A 19-year-old woman with seizurelike activity and fluctuating speech and behavior was ultimately diagnosed with anti–N-methyl-D-aspartate receptor encephalitis in association with a malignant mixed germ-cell tumor.
The case, reported by Judith A. Restrepo, MD, at Massachusetts General Hospital, and colleagues, began with slowed speech, right-sided numbness, and recurrent collapse with full-body shaking. Early evaluations showed an elevated lactate level, while repeated electroencephalography revealed no epileptiform activity. Despite antiepileptic therapy, she continued to have abnormal movements, intermittent mutism, and disorganized thought processes.
As her symptoms progressed, psychosis, agitation, and paranoia emerged.
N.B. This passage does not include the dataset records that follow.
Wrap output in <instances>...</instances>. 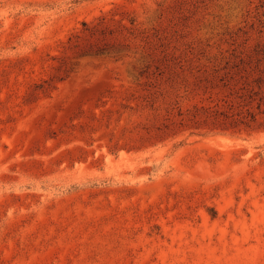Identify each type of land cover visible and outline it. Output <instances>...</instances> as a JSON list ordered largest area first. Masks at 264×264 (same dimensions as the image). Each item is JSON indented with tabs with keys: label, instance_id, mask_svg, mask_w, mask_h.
<instances>
[{
	"label": "rangeland",
	"instance_id": "1",
	"mask_svg": "<svg viewBox=\"0 0 264 264\" xmlns=\"http://www.w3.org/2000/svg\"><path fill=\"white\" fill-rule=\"evenodd\" d=\"M0 264H264V0H0Z\"/></svg>",
	"mask_w": 264,
	"mask_h": 264
}]
</instances>
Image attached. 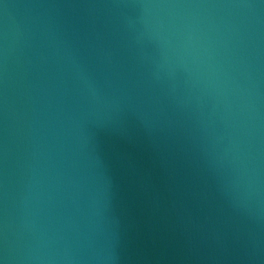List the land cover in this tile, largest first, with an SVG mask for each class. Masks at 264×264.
I'll use <instances>...</instances> for the list:
<instances>
[{
	"label": "water",
	"instance_id": "1",
	"mask_svg": "<svg viewBox=\"0 0 264 264\" xmlns=\"http://www.w3.org/2000/svg\"><path fill=\"white\" fill-rule=\"evenodd\" d=\"M2 264H264V0H0Z\"/></svg>",
	"mask_w": 264,
	"mask_h": 264
},
{
	"label": "snow or ice",
	"instance_id": "2",
	"mask_svg": "<svg viewBox=\"0 0 264 264\" xmlns=\"http://www.w3.org/2000/svg\"><path fill=\"white\" fill-rule=\"evenodd\" d=\"M0 264H2V262H0Z\"/></svg>",
	"mask_w": 264,
	"mask_h": 264
}]
</instances>
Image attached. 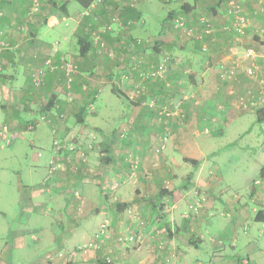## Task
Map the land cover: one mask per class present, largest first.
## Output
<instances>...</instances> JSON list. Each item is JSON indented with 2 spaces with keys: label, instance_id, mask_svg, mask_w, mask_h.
Masks as SVG:
<instances>
[{
  "label": "crops",
  "instance_id": "1",
  "mask_svg": "<svg viewBox=\"0 0 264 264\" xmlns=\"http://www.w3.org/2000/svg\"><path fill=\"white\" fill-rule=\"evenodd\" d=\"M129 1L132 2L106 0L86 14L76 0H49L44 2L36 20L28 21L29 0H0V40L9 42V47L0 51V129L7 125L17 133L10 143L0 145V150L23 138V132H35L41 127L44 135L50 137L44 146L49 156L46 173L43 174L41 166H33L27 175L28 183L19 184L17 189V214L11 220L5 218L0 226L1 234L7 232L12 239V245L6 243L0 253L17 256L22 264H99L115 242L104 243L96 252L84 248L99 232L101 223H112L110 237L114 240L120 230L128 232L131 223L143 221L144 242L122 253L116 248L117 259L110 264H264V142L258 145V153L234 157L229 154L222 159L229 146L233 153L237 150V141L231 137L233 141L226 146L225 138L232 127L242 124L239 120L242 112L234 114L232 120L224 116L236 97L230 93L231 89L239 95L258 93L261 77L264 79V58L244 57L246 47L261 49L259 33L264 29V0H239L249 19L247 34L238 41L233 35L220 32L218 39L210 42L207 53L200 51L201 42L194 38L181 40L177 36L158 46L154 34H144L147 13L165 9L172 0H140L136 7L129 6ZM179 1L180 10L169 14L182 13L181 6L187 1L196 2V9L186 14L189 18L210 12L217 22L226 20L224 13L229 0ZM114 15H122L128 21L142 17L146 22L133 26L112 23L104 30L103 26ZM133 37H140L142 45L132 43ZM103 43L106 51L100 54L96 48ZM84 46L87 51L83 54ZM121 47H134V51L124 53ZM68 54L80 69L71 83L74 98L71 87L69 97L64 89L67 78L61 62L72 61L66 57ZM167 54H174L180 62L177 60L176 66L163 77L150 82L140 101L131 102L115 84L134 59L144 66L155 65ZM48 59L57 66L49 68ZM178 63L179 69L185 67V71L192 72L188 85L191 98L187 104L183 101L186 117L183 120L179 117V124L184 122L181 128L170 137L167 149L156 153L155 146L163 143L161 129H164L162 121H157L164 115L159 109L176 87ZM236 63L244 67L235 77L227 78L225 71L222 73L223 67ZM252 63L261 68L259 78L244 72L245 66ZM39 70L43 72L38 74ZM246 78L251 80L245 82ZM226 83L234 87L229 88ZM225 97L229 99L228 105L222 102ZM244 110L251 112L254 123L258 122L256 110ZM68 112L83 113L85 119L81 123L97 126L105 123L113 128L107 137V163L100 159L98 163L84 162L88 157L78 150L74 154L64 151L65 142L68 146L72 144L67 138L74 137L77 131L73 130L76 123L73 119L65 122L58 117ZM128 122L136 133L145 131L134 136L126 131L125 137H120L114 128L125 129ZM195 126L208 128L200 132ZM252 134L261 140V133ZM245 135V131L239 132L242 138ZM56 140L61 149H57ZM129 154L139 156L142 161L148 159L150 168L142 167L130 178L125 160ZM42 155L40 151L36 161ZM157 160L160 166L155 168ZM228 164L230 168L223 167ZM104 166L107 195L97 189L96 172ZM77 190L81 199L76 197ZM161 190L167 193L161 195ZM201 197L204 200L195 213L190 203ZM165 200L172 205L168 213L164 210ZM117 203L127 206L117 210ZM152 235L154 239L150 240ZM159 238L166 240L165 249L157 248Z\"/></svg>",
  "mask_w": 264,
  "mask_h": 264
},
{
  "label": "rangeland",
  "instance_id": "2",
  "mask_svg": "<svg viewBox=\"0 0 264 264\" xmlns=\"http://www.w3.org/2000/svg\"><path fill=\"white\" fill-rule=\"evenodd\" d=\"M163 1H166V0H163ZM188 1L194 2V0H188ZM44 2H46V1H43V5H44ZM105 2H104V4H105ZM129 2H131V1H129ZM139 2H140V0L138 1V3ZM164 3H167V2H164ZM221 5L223 7L225 6V4H221ZM157 8H158V6H157ZM210 9L211 8H209L208 10L210 11ZM176 10H180V1L179 0H172L171 2H169L167 4L165 9H163V8L159 9L158 8V9H156V12H150V13L148 12L147 13V19H146L147 20V30L144 32V34H146V35H148L149 33H150V35L154 34L155 39H156L155 42L157 43L158 46L160 44H159V39L157 40V38L160 35L161 31H164L165 35L167 37H169L170 40H174L175 37H177V36H181L180 37L181 40L193 39L191 37H188L184 34L177 32L174 29L172 30L171 29L172 25H170V21H172L174 18L182 16V17L187 18V20L190 24H194V22L196 20V16L189 18L186 14L179 13V14L173 16L172 18H170L168 14L171 11H176ZM206 13L214 16L210 12H206ZM59 14L62 15L61 13H59ZM114 16L115 17H113V19L111 17L110 21L106 22V24L103 26L104 30H107L108 27H110L112 23L119 24L120 26H127V25L133 26V25H138V24L143 25L146 22V20L143 19L142 17L128 21L127 19L122 18V15H114ZM263 30L264 29H262V31ZM102 39H103V37H102ZM130 40L132 43L137 44L138 41H141V38L140 37H133ZM150 41H153V40H150ZM146 42L148 43L149 40H146ZM139 44H137V45H139ZM125 46H128V43ZM200 49H201L200 51L202 53H207V52L202 51L201 45H200ZM123 50H124V53H131L134 51V47H126ZM96 51L100 54H102L104 51H106L104 43L101 44L100 47H98V50L96 48ZM171 55L167 54L166 56H169L170 62H171V60L174 62L173 65L171 66V68H172V67L176 66L175 62H177V60L179 61L180 59L177 56H175L174 54H171ZM66 57L70 58L73 63L76 62L75 60L72 59V57L69 54ZM163 58H165V57H162L161 60H163ZM137 61L138 60L134 59L128 65L127 70L130 69V67L133 63H135V62L137 63ZM151 66L152 65H150V64L146 65V67H151ZM78 67H79V64L77 65V69H78L77 72H79V70H80ZM257 67H258L257 76L259 78L260 74H262V73H261V68H260L259 64L257 65ZM143 68H145V67H143ZM178 69H179V63H178ZM179 71L181 74L179 73V76L177 78H174V80H176V82H175L176 87H173L172 84L170 86V87H173V90H174L173 92H171L172 94H170L171 95L170 99L167 101V103H162V105L160 104L161 107L159 109V112L161 114H164V115H162L160 118H157V121L159 120L158 123H160V121H162V123L164 125V129H161L162 137H163V143L160 144L159 146L158 145L155 146V152L156 153H161L162 151L167 149L168 145L165 146L166 143L169 142V139L171 136H172L171 138L174 137L175 131L177 129L181 128L182 124L184 123L183 122L182 124H179L178 121H180V118L177 117L176 114L175 115H168V114H166L167 111L163 112V109H165V107H168V108H166L168 110H174L175 109L174 103H178L181 101V104L183 105V101H184L187 104V101L191 98V95H190L191 92H189V90H188V88H189L188 85H190V83H191V76L190 75L192 72H190V70L185 71V67L180 68ZM224 71H225V69L223 67L222 73H224ZM263 73H264V71H263ZM133 74H135V73H133ZM250 80L251 79L246 78L245 82H248ZM261 80H263L261 82V84L263 86L264 85V79L261 77ZM152 81H153L152 78L141 80L137 75L135 76L134 81L133 80H125V78L121 75L120 80L117 79L115 81V84L117 86H119L124 93L126 92L127 97L131 102H133V101L136 102V101H140V98L144 94L147 93L148 85ZM144 82L146 85L145 90L142 89V85ZM166 84L168 85V81ZM226 84L228 85L229 88L234 87L231 83H230L231 85L229 83H226ZM262 86H261V88H262ZM64 87H65L64 89L66 91L67 97H69L68 93H69L70 88H68L67 84ZM71 88H72V95L71 96H72V98H74L75 97L73 95L74 85ZM137 89H140V92H137ZM232 89H234V88H232ZM230 93H228V95H230ZM249 94H250V92L249 93L248 92L247 93L241 92V95H243L245 98H247V100L249 99ZM233 95L236 96V97L234 96L235 98L240 96L237 93V91ZM233 95H230V96L233 98ZM168 97H169V95H168ZM227 101H229V99H228V97H225V101H222V102L225 105H228L229 103ZM216 106H218V104H216L215 107ZM87 108L89 109L88 104H87ZM244 109L245 108H242V107L239 108V107L235 106L234 101H233V103H231L230 108L224 112V116H226L227 120H232L235 116L234 114H236L237 112L238 113L242 112V113H239L240 114L239 120L242 122V124L239 122L237 126H234V125H236V123H234L233 124L234 127H232L229 131V132H231V134L228 133L227 134L228 136L225 138V139H228V141L226 142V146H229V144L233 140L237 141V146H236V147H238L237 150L233 153L232 152L233 148L231 146H229L228 149H226V151H223L224 156L222 157V159L226 155H229V154H233V157H234L235 155H239L240 153H246L247 155L248 154L253 155L255 153H258L259 152V146L258 145H260V143L264 142V121L254 123L253 119H251L253 117L251 112H246ZM90 111L91 110L89 109L87 112H90ZM68 113H70V114H65L64 116H61V117L58 116V117L60 119L64 120L65 122L69 121L70 119H73V122H76L75 126L73 127V130H77V131H76V134L74 137L67 138L66 141H71L72 144L69 143V145L71 144V146H68L65 142L66 147L64 148V151L66 150L69 154H74V152H77V150L80 153L84 152L85 153L84 156L88 157V159L84 160V162L86 161V162L91 163L92 161L94 162V160H96V163H98V161L101 160V161L107 163V150H106V147L108 146L107 145L108 144V142H107L108 138L107 137L110 136L109 131H111L113 128L108 124L105 125V123L101 126L100 125L97 126V125H92V124L81 123V122H83V121H81V119H83V118L85 119V117H83V113H81V112H73V113L68 112ZM252 113H254V112H252ZM71 115H72V118H70ZM207 117H208V115H206V118ZM184 118H181V120H183ZM211 119L214 120V119H216V117L211 118ZM211 119H209V120L211 121ZM187 123H189V121ZM130 124H131L130 122L126 123L127 127L125 129L114 128V131H116V132L119 131V135L122 138L125 137L126 131L133 136H134V134L140 135V133H143L145 131V130H142V131H139L138 133H136L134 128H131ZM195 128H196V130H198L200 132L202 130V127L195 126ZM206 128H208V127L203 128L202 131H204V130L206 131ZM43 129L44 128L41 127L40 129H38L35 132L34 131L23 132V134H22L23 138L16 139L12 145L0 150V226L4 225L5 218H9V220H11L17 214V209L19 208L17 189L20 187L19 184L26 183V182L28 183L27 175L30 171L33 170V166H41L43 174L46 173V165L48 163L49 156H47L48 153L45 152V151H47V149L44 146H47L48 142L50 141V137H49V134H47L46 136L44 135ZM240 131L246 132V135L243 138L241 136H239ZM167 132H169V133H167ZM253 132L256 134L261 133V138H260L261 140H256L255 137H257V136H254L252 134ZM66 135L69 136V134H66ZM78 135H80V136H78ZM224 135H226V134H224ZM36 137H37V141H36ZM231 137L234 139L232 140ZM235 137H238V138H235ZM32 141H35V145H32ZM73 147L75 148L76 151L72 150ZM40 151L43 152V155L41 156L40 161H36L35 157L38 156ZM177 153H178V155L180 154L179 152H177ZM89 156H90V158H89ZM125 160L128 163V167H127L128 170L127 171L129 172L128 176L130 178H134L136 176L135 174H137L138 170L140 172V169L142 167L145 168L147 166L148 168H150V162H148L149 161L148 159H143V161H142V159L139 156H134L133 154H129V156ZM235 161L237 163L240 162V160H238V159H235ZM65 164L67 165L66 161H65ZM54 166H55V170H56L57 164ZM159 166H160L159 161L157 160L155 162V164L153 165V167L157 168ZM230 166L231 165H229V164L227 166L223 165V167L226 169L230 168ZM67 167H69V166L67 165ZM224 172H226V170ZM105 173H106V167L105 166L102 169V171L99 170L98 172H96V174L98 175L97 177L99 178L97 189H100L102 194L107 195L105 192L106 191V189H105V187H106ZM93 177H95V176H93ZM232 178H233L232 180H236V177H232ZM195 201H199V199L196 198ZM163 204H164V207L167 205L164 210L167 211V213L170 212L172 205L167 203V200H165V202ZM197 212H195V213H197ZM162 215H163V211L161 212V216ZM101 224L98 228L99 229L98 231H100L101 227L104 225H107V228H108V230L105 232V236L107 237L106 242L111 240L110 242L113 245L115 242V245L113 247L114 250L111 248L112 251H109V253L107 251V253H106V255H108V254L111 255L110 256V258H112L111 262L115 261V258L117 259L116 252L114 255V251L116 248L118 250H120V252L118 251L119 253H122L123 250H125L128 247H131L133 245H136L137 243H139V245H141L145 240V234L146 233L143 232V228L146 227V224L141 225L140 221H139V223L138 222H135L134 224L131 223V225H130L131 228L129 229L128 232H125V230H120V232L116 235V239H114V240L110 237L111 234L113 233V231H111V229L113 228L112 223L111 222H109V223L103 222V224L102 225ZM139 226H140L139 230L141 231V234L137 233V240L136 241L133 240V242L128 243V245H124L123 243L119 242L118 235L128 236V234L131 232V230H135V229L139 228ZM163 232H166V229H164ZM150 237H151L150 240L154 239L153 235ZM150 240H147L146 242H149ZM6 243L8 245H10V244L12 245V239L7 234V232H3L1 234V230H0V252H1V249H4ZM166 243L167 242L165 239L159 238L158 243H157V248L165 249ZM107 249H110V247L108 245H107ZM106 255L103 256V261H104V263L107 262L108 264H110V262H108V260L107 261L105 260ZM0 264H22V262H21L20 258H18L17 256L12 257L9 254L0 253Z\"/></svg>",
  "mask_w": 264,
  "mask_h": 264
},
{
  "label": "built area",
  "instance_id": "3",
  "mask_svg": "<svg viewBox=\"0 0 264 264\" xmlns=\"http://www.w3.org/2000/svg\"><path fill=\"white\" fill-rule=\"evenodd\" d=\"M43 1H49V0H29L28 3V10L26 12V18L28 21H34L36 20L37 15L42 11ZM106 0H92L89 7L85 8L86 14L91 13L93 9L96 7H101L103 3ZM139 0H132V2H128L129 6L136 7ZM228 6L226 8V12L224 13V17H226V20H221L220 22H217V19L215 16L209 15L207 13H200L196 17V22L194 24H190L187 20V18L179 16L177 18H174L171 21L172 28L176 30L177 32L184 34L188 37L194 38L195 40L201 42V48L203 52H208L210 47V42H215L218 39V36L220 32L227 33L229 35H233L236 40H241L244 38V36L247 34V29L249 27V19L245 13L244 7L242 6L241 2L239 0H229ZM219 21V19H218ZM2 32H0L1 34ZM260 36L262 38V44L261 49H256L253 46H249L245 48L244 51V57L249 58H257L262 57L264 58V30L260 31ZM142 43V41H138L137 44ZM140 43V44H141ZM9 47V42L6 40H0V51H2L5 48ZM263 47V48H262ZM47 64L49 68L55 67L53 63V60L48 59ZM61 65L64 67V71L67 78V86L68 88L71 87L73 75L77 72V65L69 60H63L61 62ZM173 64L170 62L169 56H166L161 60L159 63L152 65L151 67H146L142 64L141 61H137V63H133L130 67V69L123 73V77L126 80H133L135 79V76L137 75L141 80L142 79H150L153 80L163 77L171 68ZM145 67V68H143ZM244 67L242 64H235L233 67H229L225 69V74L227 78H232L237 75V72L239 69ZM244 72L252 78L257 77L258 73V67L256 63H252L251 65L245 66ZM43 70H39V73H42ZM135 73V74H133ZM144 81V80H143ZM40 79L37 76L36 77V83H39ZM146 85L145 82L142 85V89L145 90ZM137 92H140V89H137ZM144 92V91H143ZM231 93L235 94L236 91L234 89H231ZM264 103V85L258 93H250L249 99L245 98L243 95H240L239 97L235 98L234 104L235 106L239 108H245V109H253L258 110ZM173 105V104H172ZM174 110H168L165 107L163 109V112L167 111L166 114L168 115H177V117H184V113L182 110V104L181 101L178 103H174ZM163 108V107H162ZM31 128H34V125H31ZM169 133V132H167ZM168 135V134H167ZM17 136V133L15 131H12L10 127L7 125H4L0 129V145H3L4 143H10L11 140H13ZM165 139V138H164ZM166 140V139H165ZM55 141V144L57 146V149H61L60 143ZM72 148V147H71ZM72 150H75L73 147ZM76 151V150H75ZM83 156L85 155L84 152L81 153ZM76 197L81 199V193L77 190L75 191ZM199 201H192L190 203V209L194 212H197L201 206V203L203 202L204 198H198ZM157 221L159 222V218H157ZM141 225L144 224L143 221L140 222ZM104 227V228H103ZM103 228V229H102ZM139 228L135 230H131V232L128 234V236H121L118 235L119 242L123 243L124 245H128V243H132L133 240H137V233L141 234V231ZM108 230L107 225H104L101 227L100 231L95 235V237L90 241V243L85 247L92 251H97L101 249L106 243L107 237L105 236V232ZM109 253V252H108ZM110 254L106 255V261L108 262L112 261V258H110Z\"/></svg>",
  "mask_w": 264,
  "mask_h": 264
},
{
  "label": "trees",
  "instance_id": "4",
  "mask_svg": "<svg viewBox=\"0 0 264 264\" xmlns=\"http://www.w3.org/2000/svg\"><path fill=\"white\" fill-rule=\"evenodd\" d=\"M81 6H83L84 8H87L89 7V5L91 4V1L92 0H76ZM196 3V2H195ZM195 3L194 4H191L189 2H184L181 6V12L184 13V14H189L191 13L192 11H194L196 9V6H195ZM169 17L172 18L173 17V12L171 14H169ZM159 39V44L160 45H163V44H167L170 42V39L169 37H167L164 33V31H161L160 32V35L158 36L157 40ZM88 44V43H87ZM87 49L86 47L84 46L83 49H82V53H86ZM119 93V91H117ZM256 120L258 122H262L264 121V103L263 105L260 107V109L257 110L256 112ZM187 160H190V159H187ZM193 164L197 163V160H194V159H191L190 160ZM161 195L167 193L166 190H161ZM117 206V210H123L125 207L124 206H127V204L125 203H117L116 204ZM99 264H106L104 262H99Z\"/></svg>",
  "mask_w": 264,
  "mask_h": 264
}]
</instances>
Neuroimaging remained normal and blood tests were largely unremarkable. On hospital day 2, cerebrospinal fluid analysis showed lymphocytic pleocytosis, supporting a presumptive diagnosis of anti–N-methyl-D-aspartate receptor encephalitis. Intravenous methylprednisolone was started on hospital day 3, followed by intravenous immune globulin on day 6 and surgery on day 7.
Pelvic imaging revealed multiple ovarian masses, including a 17-cm heterogeneous lesion. Surgical pathology confirmed a malignant mixed germ-cell tumor composed of immature teratoma (≈70% of tumor volume) and yolk-sac tumor components (≈30%).
“Autoimmune encephalitis is an uncommon but increasingly recognized disorder, and more than half of patients initially present with psychiatric symptoms, the most common of which is psychosis,” the authors noted.
Because of persistent symptoms, the patient received therapeutic plasma exchange and rituximab in addition to first-line therapy, with subsequent clinical improvement. At 7 months’ follow-up, she remained relapse-free on maintenance rituximab.